Luc Moullet, un cinéaste iconoclaste, a réalisé récemment La terre de la folie, un film inattendu sur ce qu'il appelle le triangle de la folie (un triangle géographique autour de la ville de Digne dans les Alpes-de-Haute-Provence). Mais on peut lui signaler que la folie est contagieuse et atteint des zones qui ne sont ni rurales, ni montagnardes, ni en déshérence. Les plus hautes solitudes et les souffrances extrêmes ne sont pas le propre des mondes retirés. La folie est là et bien là, elle est le fait d'un monde où il n'y a plus de valeur que l'argent pour se mesurer les uns aux autres puisque « je ne vaux que ce que je coûte ». Dans ce monde de folie qui vit au rythme boursier du Cac 40 et des crises à répétition, le fou est cependant absent puisqu'il ne vaut rien et ne doit donc rien coûter.
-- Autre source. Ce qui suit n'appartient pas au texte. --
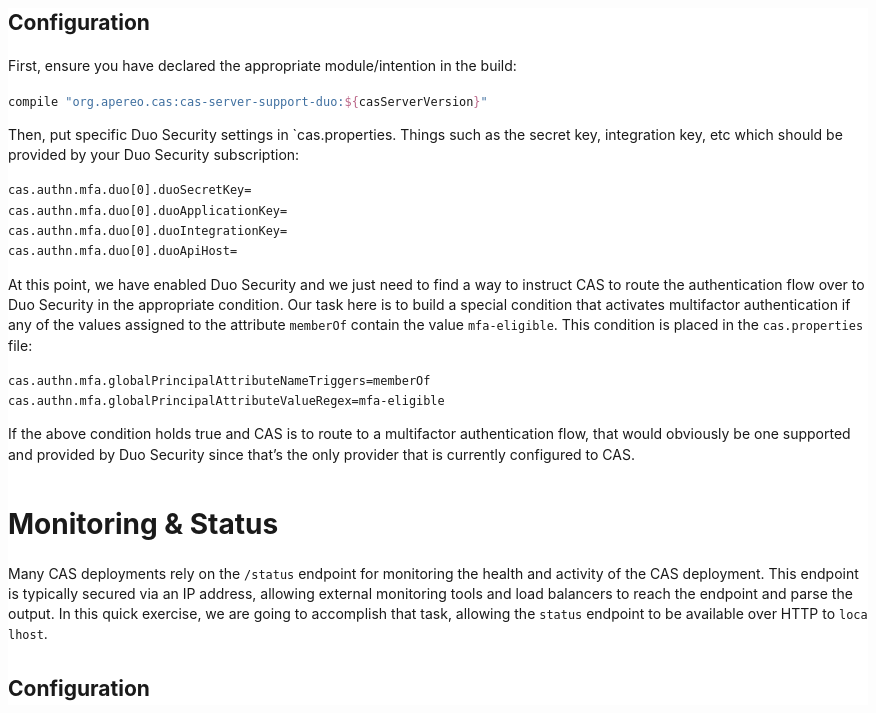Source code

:## Configuration

First, ensure you have declared the appropriate module/intention in the build:

```groovy
compile "org.apereo.cas:cas-server-support-duo:${casServerVersion}"
```

Then, put specific Duo Security settings in `cas.properties. Things such as the secret key, integration key, etc which should be provided by your Duo Security subscription:

```properties
cas.authn.mfa.duo[0].duoSecretKey=
cas.authn.mfa.duo[0].duoApplicationKey=
cas.authn.mfa.duo[0].duoIntegrationKey=
cas.authn.mfa.duo[0].duoApiHost=
```

At this point, we have enabled Duo Security and we just need to find a way to instruct CAS to route the authentication flow over to Duo Security in the appropriate condition. Our task here is to build a special condition that activates multifactor authentication if any of the values assigned to the attribute `memberOf` contain the value `mfa-eligible`. This condition is placed in the `cas.properties` file:

```properties
cas.authn.mfa.globalPrincipalAttributeNameTriggers=memberOf
cas.authn.mfa.globalPrincipalAttributeValueRegex=mfa-eligible
```

If the above condition holds true and CAS is to route to a multifactor authentication flow, that would obviously be one supported and provided by Duo Security since that’s the only provider that is currently configured to CAS.

# Monitoring & Status

Many CAS deployments rely on the `/status` endpoint for monitoring the health and activity of the CAS deployment. This endpoint is typically secured via an IP address, allowing external monitoring tools and load balancers to reach the endpoint and parse the output. In this quick exercise, we are going to accomplish that task, allowing the `status` endpoint to be available over HTTP to `localhost`.

<script async src="https://pagead2.googlesyndication.com/pagead/js/adsbygoogle.js"></script>
<ins class="adsbygoogle"
     style="display:block; text-align:center;"
     data-ad-layout="in-article"
     data-ad-format="fluid"
     data-ad-client="ca-pub-8081398210264173"
     data-ad-slot="3789603713"></ins>
<script>
     (adsbygoogle = window.adsbygoogle || []).push({});
</script>

## Configuration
Alors qu'on n'en finit plus d'attendre le passage à l'acte du trader fou, les « pétages de plomb » de la finance, il y a une folie globale à l'origine de la chape de plomb qui pèse sur la folie elle-même car on sent bien que cette société disjoncte. Bien des comportements sont qualifiés de fous, à commencer par ceux des pyromanes en tous gen­res, à la Bourse ou ailleurs, qui ne savent pas que l'argent rend fou.

Une société qui ne sait pas parler de sa folie est un monde qui se croit surhumain et a oublié que la part de folie de chacun d'entre nous, ces zones border-line où l'humain est bancal, est l'affaire de tous. Pour ne pas voir notre propre folie partagée, on met les fous à la rue pour surtout ne pas en parler.